Perhaps it comes down to being a thoughtful and respectful human. I believe that for our individual and collective culture to evolve, we must celebrate and collaborate. We must champion traditional artisans, contemporary craft makers, and fine artists of all disciplines and nationalities.
THOUGHTFUL DESIGN, CAREFUL CONSUMPTION
The global ethnic folk fashion trend has spurred beautiful creations – but also soulless, mass-produced versions of these community-specific heritage crafts. You can find these cheap knock-offs mixed in with handmade pieces at street markets in here in Asia, and a thrown-together Hmong tote bag in New York City.
As consumers we must be thoughtful and ask questions like: “Where and how was this made?” and “Is it natural material or synthetic?” This helps us understand if the product is from a sweatshop in Bangladesh, from a small artisan village, or a budding design studio whose livelihood depends on your purchasing power.
We honor artisans and artists by buying their products, paying them well, and following generally-accepted fair trade principles and ethical fashion practices. We also honor them when we create deeper ways to work together.

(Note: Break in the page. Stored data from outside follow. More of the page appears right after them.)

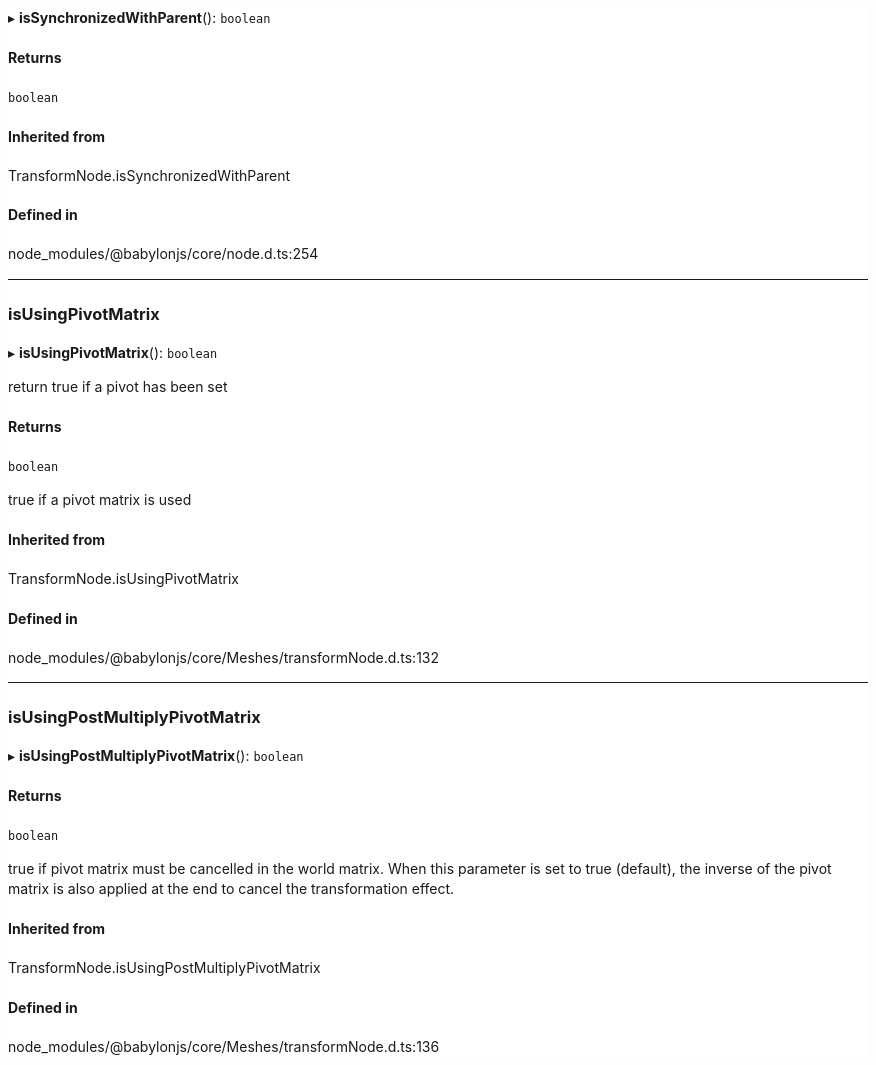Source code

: ▸ **isSynchronizedWithParent**(): `boolean`

#### Returns

`boolean`

#### Inherited from

TransformNode.isSynchronizedWithParent

#### Defined in

node_modules/@babylonjs/core/node.d.ts:254

___

### isUsingPivotMatrix

▸ **isUsingPivotMatrix**(): `boolean`

return true if a pivot has been set

#### Returns

`boolean`

true if a pivot matrix is used

#### Inherited from

TransformNode.isUsingPivotMatrix

#### Defined in

node_modules/@babylonjs/core/Meshes/transformNode.d.ts:132

___

### isUsingPostMultiplyPivotMatrix

▸ **isUsingPostMultiplyPivotMatrix**(): `boolean`

#### Returns

`boolean`

true if pivot matrix must be cancelled in the world matrix. When this parameter is set to true (default), the inverse of the pivot matrix is also applied at the end to cancel the transformation effect.

#### Inherited from

TransformNode.isUsingPostMultiplyPivotMatrix

#### Defined in

node_modules/@babylonjs/core/Meshes/transformNode.d.ts:136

Every artist needs to be paid. This is not only true for educated creative professionals in wealthy countries; it is especially true for artisans in economically lean countries. There is a real urgency for these ethnic artisans who, at times, must abandon their craft to earn money in other ways. If we want their narrative-rich art and knowledge to transfer to the next generation, we must financially support these men and women for as long as they are compelled to create it. Think of it this way: if a woman producing the ethnic crafts of her community is earning a good living will her daughter be likely to be able and interested in creating just the same.